Hezbollah triumfuje. Chce szybkiego powołania rządu


Hezbollah i jego sojusznicy zdobyli w wyborach ponad połowę miejsce w parlamencie - wynika z nieoficjalnych wyników wyborów w Libanie. Lider ugrupowania szejk Hasan Nasrallah oświadczył w poniedziałek, że wybory są porażką USA i "niektórych państw Półwyspu Arabskiego".

Według nieoficjalnych wyników w niedzielnych wyborach parlamentarnych w Libanie zwyciężył Hezbollah, który w sojuszu z inną szyicką organizacją, Amalem, zdobył najwięcej mandatów. Z list tych dwóch ugrupowań do parlamentu weszli nie tylko szyici, ale również sunnici i chrześcijanie.

"Opór, armia, lud"

Szejk Nasrallah wystąpił w poniedziałek po południu w związanej z Hezbollahem telewizji al-Manar. Podkreślił, że wybory są same w sobie sukcesem, a zmiana systemu większościowego na proporcjonalny spowodowała, że nowy parlament będzie bardziej pluralistyczny. Dodał, że zarówno w czasie kampanii wyborczej, jak i samego głosowania sytuacja bezpieczeństwa "była stabilna".

Nasrallah ocenił wynik wyborczy szyickiego Hezbollahu jako "wielkie moralne i polityczne zwycięstwo oporu, który chroni kraj". Według niego jest to dowód na słuszność budowania bezpieczeństwa Libanu na trzech filarach: oporze, armii i ludzie. Jest to jeden ze sloganów Hezbollahu, mający uzasadniać utrzymywanie przez tę partię zbrojnych oddziałów i odrzucanie żądań rozbrojenia.

Mimo różnic konieczne jest porozumienie narodowe w sprawie budowy nowego rządu - stwierdził Nasrallah.

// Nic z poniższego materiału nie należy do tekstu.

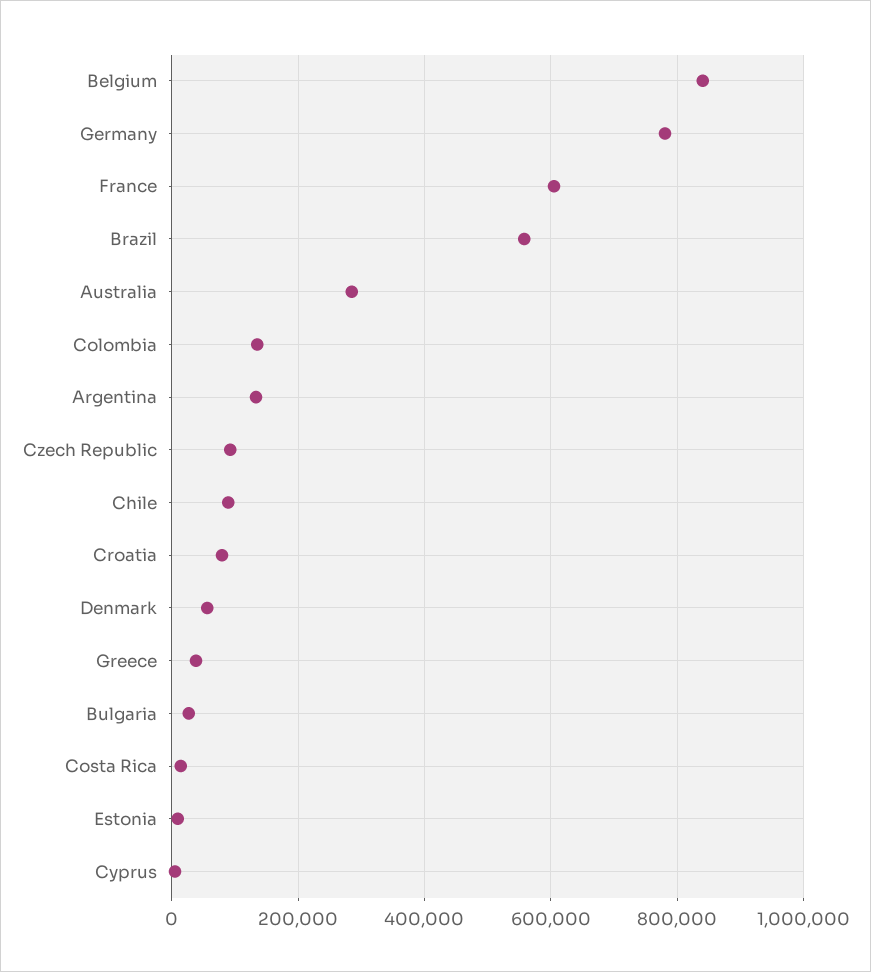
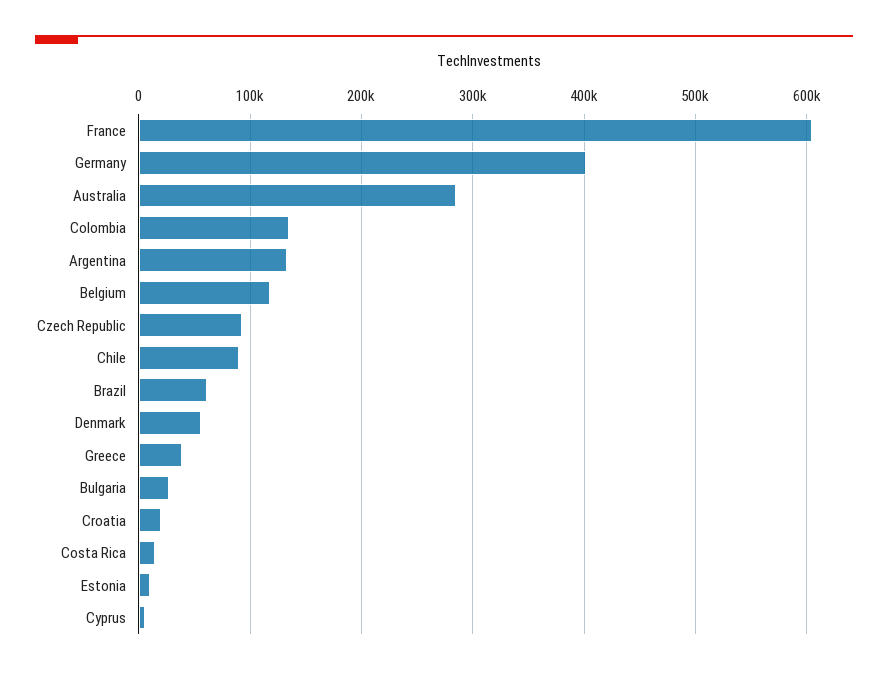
Belgium: 840000 -> 120000
Germany: 780000 -> 400000
Brazil: 560000 -> 60000
Croatia: 80000 -> 20000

Podkreślił wagę unikania napięć międzywyznaniowych oraz agresywnych wystąpień, by nie dopuścić do konfliktu wewnętrznego w Libanie. - Musimy działać pozytywnie i unikać triumfalizmu - zaznaczył, zwracając uwagę na wyzwania związane z sytuacją w regionie.

Dotkliwa porażka premiera

Dotychczasowy premier Libanu Saad Hariri podkreślił w poniedziałek, że nowy rząd musi zostać szybko powołany. Odpowiadając na pierwszej po wyborach konferencji prasowej na pytanie o relacje między jego Ruchem Przyszłości a Hezbollahem, Hariri odparł, że choć polityczne problemy w tym zakresie istnieją, to Liban może być rządzony tylko przez pluralistyczny rząd. Hezbollah i Ruch Przyszłości dzieli między innymi stosunek do Iranu oraz Arabii Saudyjskiej. Teheran jest sojusznikiem Hezbollahu, z Rijadem związany jest z kolei Hariri.

Jak zauważa libańska prasa, wynik Ruchu Przyszłości w niedzielnych wyborach oznacza dotkliwą porażkę Haririego i utratę aż 13 miejsc w parlamencie przez jego ugrupowanie.

Premier Libanu podkreślił, że wybory były pewnym etapem, który on uważa już za zakończony. Dodał, że jako lider Ruchu Przyszłości chce się teraz skoncentrować na wyzwaniach ekonomicznych, rozwojowych i społecznych, przed którymi stoi Liban.

Hariri twierdzi, że mógłby zostać premierem

Hariri stwierdził również, że jeśli to jemu zostanie powierzona misja stworzenia nowego gabinetu, podejmie się jej, ale tylko wtedy, jeśli nie będą mu narzucone warunki z tym związane. Szef libańskiego rządu dodał, że społeczność międzynarodowa powinna pozytywnie zareagować na wyniki wyborów, bo przecież naciskała na ich przeprowadzenie.

Premier Libanu podkreślił związek między rezultatem wyborów a kryzysem uchodźczym i koniecznością znalezienia rozwiązania tego problemu. W Libanie przebywa ponad 1,5 miliona syryjskich uchodźców.

Teheran gotów współpracować

Rzecznik irańskiego MSZ Bahram Kasemi zapewnił o gotowości Teheranu do współpracy z rządem w Bejrucie, który powstanie po niedzielnych wyborach parlamentarnych w Libanie. - Liban to niepodległe państwo, Iran uznaje głosowanie Libańczyków - stwierdził rzecznik irańskiego resortu dyplomacji cytowany przez telewizję państwową. Jak dodał, Teheran "jest gotowy do współpracy z rządem wybranym przez większość".